» DESCRIPTION OF THE TASK: Copy word for word the lines from the start of the records through the line that contains "rovanie významné pri", both included.

» MATERIAL PROVIDED:

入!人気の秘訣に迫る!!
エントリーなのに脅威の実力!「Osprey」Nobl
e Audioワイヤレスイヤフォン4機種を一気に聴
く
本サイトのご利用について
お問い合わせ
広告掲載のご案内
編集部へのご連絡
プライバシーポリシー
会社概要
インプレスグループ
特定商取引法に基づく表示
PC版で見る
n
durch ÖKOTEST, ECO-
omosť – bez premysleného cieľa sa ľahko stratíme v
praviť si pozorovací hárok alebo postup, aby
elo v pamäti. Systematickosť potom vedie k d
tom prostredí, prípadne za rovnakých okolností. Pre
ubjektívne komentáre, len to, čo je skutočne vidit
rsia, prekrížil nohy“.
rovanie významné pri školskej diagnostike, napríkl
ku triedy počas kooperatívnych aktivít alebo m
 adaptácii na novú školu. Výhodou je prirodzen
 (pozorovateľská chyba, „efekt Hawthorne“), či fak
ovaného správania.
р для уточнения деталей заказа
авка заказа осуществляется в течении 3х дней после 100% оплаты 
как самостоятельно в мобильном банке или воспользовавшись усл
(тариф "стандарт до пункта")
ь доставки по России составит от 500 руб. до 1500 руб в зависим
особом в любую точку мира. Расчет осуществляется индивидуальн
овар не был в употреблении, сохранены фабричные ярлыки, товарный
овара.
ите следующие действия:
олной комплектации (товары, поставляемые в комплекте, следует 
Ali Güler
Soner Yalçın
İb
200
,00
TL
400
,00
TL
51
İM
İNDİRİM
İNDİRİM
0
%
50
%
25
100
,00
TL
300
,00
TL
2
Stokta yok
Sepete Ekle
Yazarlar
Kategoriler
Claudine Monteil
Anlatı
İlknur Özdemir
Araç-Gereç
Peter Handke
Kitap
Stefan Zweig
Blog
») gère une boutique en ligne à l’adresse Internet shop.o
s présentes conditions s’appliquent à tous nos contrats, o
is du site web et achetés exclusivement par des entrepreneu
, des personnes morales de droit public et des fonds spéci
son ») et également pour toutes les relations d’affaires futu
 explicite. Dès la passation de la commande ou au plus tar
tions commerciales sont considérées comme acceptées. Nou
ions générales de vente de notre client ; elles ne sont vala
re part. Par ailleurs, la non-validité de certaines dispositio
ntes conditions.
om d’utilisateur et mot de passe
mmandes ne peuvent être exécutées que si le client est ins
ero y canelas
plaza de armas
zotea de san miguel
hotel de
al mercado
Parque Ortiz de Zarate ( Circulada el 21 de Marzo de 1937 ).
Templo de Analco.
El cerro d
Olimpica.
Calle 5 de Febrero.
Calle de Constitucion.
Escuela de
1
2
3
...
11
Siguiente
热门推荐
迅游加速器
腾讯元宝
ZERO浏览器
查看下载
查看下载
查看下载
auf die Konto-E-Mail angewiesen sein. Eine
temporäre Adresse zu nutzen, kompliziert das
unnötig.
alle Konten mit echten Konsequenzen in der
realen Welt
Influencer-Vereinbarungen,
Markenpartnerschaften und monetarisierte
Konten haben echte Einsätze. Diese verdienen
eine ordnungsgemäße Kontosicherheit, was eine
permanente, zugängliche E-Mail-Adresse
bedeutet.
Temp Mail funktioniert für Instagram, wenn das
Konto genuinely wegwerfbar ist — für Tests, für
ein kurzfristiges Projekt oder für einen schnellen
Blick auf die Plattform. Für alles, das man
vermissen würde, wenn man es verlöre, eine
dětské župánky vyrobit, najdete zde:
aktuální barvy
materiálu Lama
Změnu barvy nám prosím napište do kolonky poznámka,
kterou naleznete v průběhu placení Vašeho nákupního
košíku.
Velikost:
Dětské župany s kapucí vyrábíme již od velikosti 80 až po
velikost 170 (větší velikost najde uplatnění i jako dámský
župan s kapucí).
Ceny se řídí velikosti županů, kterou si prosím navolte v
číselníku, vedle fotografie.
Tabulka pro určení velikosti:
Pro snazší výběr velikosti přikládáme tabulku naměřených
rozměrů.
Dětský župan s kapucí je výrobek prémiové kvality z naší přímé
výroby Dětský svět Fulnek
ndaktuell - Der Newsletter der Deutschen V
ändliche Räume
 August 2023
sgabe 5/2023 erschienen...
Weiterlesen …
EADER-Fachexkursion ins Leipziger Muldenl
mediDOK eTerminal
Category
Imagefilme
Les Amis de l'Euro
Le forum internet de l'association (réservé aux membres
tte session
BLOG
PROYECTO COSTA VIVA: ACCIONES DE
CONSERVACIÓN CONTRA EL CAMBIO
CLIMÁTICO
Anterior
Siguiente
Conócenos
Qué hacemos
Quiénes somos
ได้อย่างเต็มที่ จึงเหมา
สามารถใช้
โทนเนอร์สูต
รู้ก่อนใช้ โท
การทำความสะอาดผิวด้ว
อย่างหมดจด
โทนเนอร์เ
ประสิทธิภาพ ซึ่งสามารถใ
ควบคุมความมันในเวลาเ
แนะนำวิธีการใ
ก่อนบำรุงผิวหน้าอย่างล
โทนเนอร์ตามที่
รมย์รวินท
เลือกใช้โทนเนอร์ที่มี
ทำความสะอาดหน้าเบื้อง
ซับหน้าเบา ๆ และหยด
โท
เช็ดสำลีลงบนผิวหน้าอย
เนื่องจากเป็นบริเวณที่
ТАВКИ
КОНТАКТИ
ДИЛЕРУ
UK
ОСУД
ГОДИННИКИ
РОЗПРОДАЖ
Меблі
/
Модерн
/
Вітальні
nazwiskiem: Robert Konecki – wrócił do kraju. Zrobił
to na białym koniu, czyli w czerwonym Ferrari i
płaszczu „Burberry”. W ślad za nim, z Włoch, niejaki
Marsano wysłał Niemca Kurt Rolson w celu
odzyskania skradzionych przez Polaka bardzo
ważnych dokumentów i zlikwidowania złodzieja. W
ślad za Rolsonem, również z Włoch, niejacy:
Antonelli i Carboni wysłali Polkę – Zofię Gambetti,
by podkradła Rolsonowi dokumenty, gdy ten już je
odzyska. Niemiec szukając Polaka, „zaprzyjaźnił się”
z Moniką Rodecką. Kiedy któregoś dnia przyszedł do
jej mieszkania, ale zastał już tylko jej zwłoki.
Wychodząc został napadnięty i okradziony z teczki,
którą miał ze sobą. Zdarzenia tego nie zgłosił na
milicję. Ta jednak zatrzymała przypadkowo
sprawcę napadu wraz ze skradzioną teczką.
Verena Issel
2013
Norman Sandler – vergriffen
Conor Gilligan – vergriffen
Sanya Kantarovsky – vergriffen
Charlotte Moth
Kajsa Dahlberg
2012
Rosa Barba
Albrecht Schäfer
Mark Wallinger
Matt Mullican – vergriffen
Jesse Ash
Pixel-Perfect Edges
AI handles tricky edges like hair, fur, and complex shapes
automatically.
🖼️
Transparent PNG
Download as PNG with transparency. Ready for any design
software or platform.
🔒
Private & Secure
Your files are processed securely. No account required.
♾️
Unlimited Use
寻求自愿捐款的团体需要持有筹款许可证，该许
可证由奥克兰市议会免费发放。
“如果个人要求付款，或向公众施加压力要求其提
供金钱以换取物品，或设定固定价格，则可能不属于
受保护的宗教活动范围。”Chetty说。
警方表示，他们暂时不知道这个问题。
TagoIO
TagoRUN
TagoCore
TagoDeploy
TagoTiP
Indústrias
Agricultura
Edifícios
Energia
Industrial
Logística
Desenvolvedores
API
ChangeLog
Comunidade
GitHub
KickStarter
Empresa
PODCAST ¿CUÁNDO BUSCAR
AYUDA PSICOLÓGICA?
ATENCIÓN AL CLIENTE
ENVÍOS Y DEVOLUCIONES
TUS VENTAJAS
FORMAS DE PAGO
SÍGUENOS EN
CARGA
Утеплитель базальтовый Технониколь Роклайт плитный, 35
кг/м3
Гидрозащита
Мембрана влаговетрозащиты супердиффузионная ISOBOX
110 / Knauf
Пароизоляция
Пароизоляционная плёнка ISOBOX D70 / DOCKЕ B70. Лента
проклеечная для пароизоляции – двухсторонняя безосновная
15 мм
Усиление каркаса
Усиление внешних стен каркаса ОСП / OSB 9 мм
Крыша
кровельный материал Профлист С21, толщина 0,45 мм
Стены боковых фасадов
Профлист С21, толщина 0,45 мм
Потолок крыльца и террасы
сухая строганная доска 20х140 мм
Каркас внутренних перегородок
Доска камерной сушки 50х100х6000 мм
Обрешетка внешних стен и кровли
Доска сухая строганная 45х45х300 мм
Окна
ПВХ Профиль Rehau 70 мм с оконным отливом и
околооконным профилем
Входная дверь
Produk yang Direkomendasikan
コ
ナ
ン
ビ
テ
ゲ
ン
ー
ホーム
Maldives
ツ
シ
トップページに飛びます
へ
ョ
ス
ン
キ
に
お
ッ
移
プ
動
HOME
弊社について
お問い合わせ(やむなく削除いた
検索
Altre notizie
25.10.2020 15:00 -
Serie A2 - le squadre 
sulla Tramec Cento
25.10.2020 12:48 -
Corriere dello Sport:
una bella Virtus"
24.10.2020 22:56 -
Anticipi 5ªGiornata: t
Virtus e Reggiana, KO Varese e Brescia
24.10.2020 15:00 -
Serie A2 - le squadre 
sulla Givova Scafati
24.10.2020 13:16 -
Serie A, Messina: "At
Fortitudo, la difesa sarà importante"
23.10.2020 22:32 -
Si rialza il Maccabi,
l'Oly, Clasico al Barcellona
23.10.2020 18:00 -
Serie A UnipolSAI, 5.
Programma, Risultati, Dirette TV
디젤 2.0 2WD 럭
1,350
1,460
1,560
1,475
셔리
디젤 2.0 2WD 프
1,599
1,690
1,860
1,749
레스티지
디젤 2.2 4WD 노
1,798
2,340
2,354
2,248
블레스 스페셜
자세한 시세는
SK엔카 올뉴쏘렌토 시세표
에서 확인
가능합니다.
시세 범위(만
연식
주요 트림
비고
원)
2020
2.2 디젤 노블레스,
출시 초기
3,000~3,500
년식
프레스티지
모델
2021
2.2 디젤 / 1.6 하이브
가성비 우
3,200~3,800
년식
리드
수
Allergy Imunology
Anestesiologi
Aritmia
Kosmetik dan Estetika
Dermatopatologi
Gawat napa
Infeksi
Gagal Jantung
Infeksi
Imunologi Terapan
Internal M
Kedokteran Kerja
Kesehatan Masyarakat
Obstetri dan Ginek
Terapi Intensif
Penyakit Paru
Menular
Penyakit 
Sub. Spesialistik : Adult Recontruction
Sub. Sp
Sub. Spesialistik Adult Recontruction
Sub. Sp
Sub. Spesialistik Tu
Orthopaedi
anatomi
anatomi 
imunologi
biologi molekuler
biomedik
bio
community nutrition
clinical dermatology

» SOLUTION TO THIS TASK:
入!人気の秘訣に迫る!!
エントリーなのに脅威の実力!「Osprey」Nobl
e Audioワイヤレスイヤフォン4機種を一気に聴
く
本サイトのご利用について
お問い合わせ
広告掲載のご案内
編集部へのご連絡
プライバシーポリシー
会社概要
インプレスグループ
特定商取引法に基づく表示
PC版で見る
n
durch ÖKOTEST, ECO-
omosť – bez premysleného cieľa sa ľahko stratíme v
praviť si pozorovací hárok alebo postup, aby
elo v pamäti. Systematickosť potom vedie k d
tom prostredí, prípadne za rovnakých okolností. Pre
ubjektívne komentáre, len to, čo je skutočne vidit
rsia, prekrížil nohy“.
rovanie významné pri školskej diagnostike, napríkl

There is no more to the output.